I held my head in my hands. Nappi’s questions were not helping my physical symptoms, nor were they helping me think straight.
“I’m not trying to confuse you, Eve. All I’m saying is don’t go all accusatory on your grandmother before you let her tell her side.”
“What side can she have? She must have known about my mother being alive. I have a crazy mother. No, correction, Eleanor and I have a crazy mother running around here. And a nutty father who is out there trying to find her so he can do her in for trying to kill him years ago. Who the hell am I?” My voice broke, and I broke down in tears again.
“Let’s suppose your mother and Eleanor’s are one in the same. Maybe Grandy didn’t know about it.”
“How could that be?” I wanted to believe him.
“Can you see Grandy keeping the truth from you all these years?
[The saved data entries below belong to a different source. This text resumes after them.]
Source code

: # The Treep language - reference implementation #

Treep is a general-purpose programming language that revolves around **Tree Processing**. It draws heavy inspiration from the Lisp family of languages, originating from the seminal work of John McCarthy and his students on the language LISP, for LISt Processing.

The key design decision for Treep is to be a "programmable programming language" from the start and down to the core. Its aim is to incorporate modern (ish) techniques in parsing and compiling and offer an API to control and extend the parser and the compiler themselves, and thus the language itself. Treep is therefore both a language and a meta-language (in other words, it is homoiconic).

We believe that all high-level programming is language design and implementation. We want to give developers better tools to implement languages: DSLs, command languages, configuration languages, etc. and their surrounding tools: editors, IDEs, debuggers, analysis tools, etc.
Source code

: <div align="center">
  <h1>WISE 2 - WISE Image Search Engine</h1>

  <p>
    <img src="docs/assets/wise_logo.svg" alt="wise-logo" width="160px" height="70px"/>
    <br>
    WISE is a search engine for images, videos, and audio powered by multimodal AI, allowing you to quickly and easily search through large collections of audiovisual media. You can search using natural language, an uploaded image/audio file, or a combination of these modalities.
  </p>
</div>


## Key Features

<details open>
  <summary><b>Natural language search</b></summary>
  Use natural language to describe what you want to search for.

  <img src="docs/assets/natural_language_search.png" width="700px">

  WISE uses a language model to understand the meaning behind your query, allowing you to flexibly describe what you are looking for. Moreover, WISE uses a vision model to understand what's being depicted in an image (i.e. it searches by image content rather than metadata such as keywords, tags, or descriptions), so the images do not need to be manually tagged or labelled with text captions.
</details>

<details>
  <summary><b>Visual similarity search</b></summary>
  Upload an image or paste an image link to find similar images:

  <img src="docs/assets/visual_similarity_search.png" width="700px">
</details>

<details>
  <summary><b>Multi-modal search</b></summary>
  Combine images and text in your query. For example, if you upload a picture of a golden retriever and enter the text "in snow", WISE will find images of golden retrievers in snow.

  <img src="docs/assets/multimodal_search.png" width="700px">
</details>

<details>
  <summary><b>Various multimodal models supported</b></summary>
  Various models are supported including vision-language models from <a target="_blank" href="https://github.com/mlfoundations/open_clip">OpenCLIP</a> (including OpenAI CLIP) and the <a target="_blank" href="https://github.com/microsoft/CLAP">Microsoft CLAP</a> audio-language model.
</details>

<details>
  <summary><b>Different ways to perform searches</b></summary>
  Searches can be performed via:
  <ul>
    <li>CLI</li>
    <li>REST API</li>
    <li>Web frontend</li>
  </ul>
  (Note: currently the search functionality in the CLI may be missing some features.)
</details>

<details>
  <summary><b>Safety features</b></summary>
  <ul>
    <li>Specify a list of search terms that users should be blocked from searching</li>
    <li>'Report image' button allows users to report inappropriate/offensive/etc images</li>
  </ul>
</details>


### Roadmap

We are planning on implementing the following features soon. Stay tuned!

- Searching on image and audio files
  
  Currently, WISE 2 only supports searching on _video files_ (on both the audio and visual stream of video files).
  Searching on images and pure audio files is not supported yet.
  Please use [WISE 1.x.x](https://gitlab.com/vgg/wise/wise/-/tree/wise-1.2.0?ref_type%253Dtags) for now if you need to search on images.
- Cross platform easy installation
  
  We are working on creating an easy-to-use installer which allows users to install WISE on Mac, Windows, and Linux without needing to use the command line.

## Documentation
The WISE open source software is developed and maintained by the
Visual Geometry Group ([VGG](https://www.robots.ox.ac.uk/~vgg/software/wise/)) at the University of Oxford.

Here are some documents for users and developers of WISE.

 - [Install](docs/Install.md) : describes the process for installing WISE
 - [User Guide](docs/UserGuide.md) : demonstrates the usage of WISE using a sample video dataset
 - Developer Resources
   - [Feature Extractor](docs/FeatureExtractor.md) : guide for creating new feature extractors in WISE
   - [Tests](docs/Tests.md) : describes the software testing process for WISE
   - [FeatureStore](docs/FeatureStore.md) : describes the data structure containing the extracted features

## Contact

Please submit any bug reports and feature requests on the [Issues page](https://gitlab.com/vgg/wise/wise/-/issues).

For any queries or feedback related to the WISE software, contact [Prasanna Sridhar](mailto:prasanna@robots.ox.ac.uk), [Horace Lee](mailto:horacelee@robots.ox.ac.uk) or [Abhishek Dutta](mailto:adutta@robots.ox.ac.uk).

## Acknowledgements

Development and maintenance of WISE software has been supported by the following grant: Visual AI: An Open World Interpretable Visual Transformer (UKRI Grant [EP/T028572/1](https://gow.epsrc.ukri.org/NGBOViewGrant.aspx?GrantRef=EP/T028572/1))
And not wanting to find your mother, her daughter? You know she’d be looking for her.”
Nappi was making sense, but his words didn’t have much of an impact on my thinking. I was too upset, and I wanted too much for it to be true that my mother was alive. I’d take her back in my life, crazy or not, killer or not.
Nappi had to have seen my confusion, the push-pull of having my mother back versus having my life with Grandy as I knew it. He tried to provide comfort by putting his arms around me.
I held up both my hands to hold him back. I could not tolerate that much acceptance, that much love. “Please, please no more. I can’t focus on this any longer. I need to know ….” What did I need to know? I gave up trying to sort out my tangled thoughts, and I felt giddy from emotional and physical exhaustion.
I squared my shoulders, gulped and looked Nappi straight in the eye. “I need to know whatever Grandy can tell me.”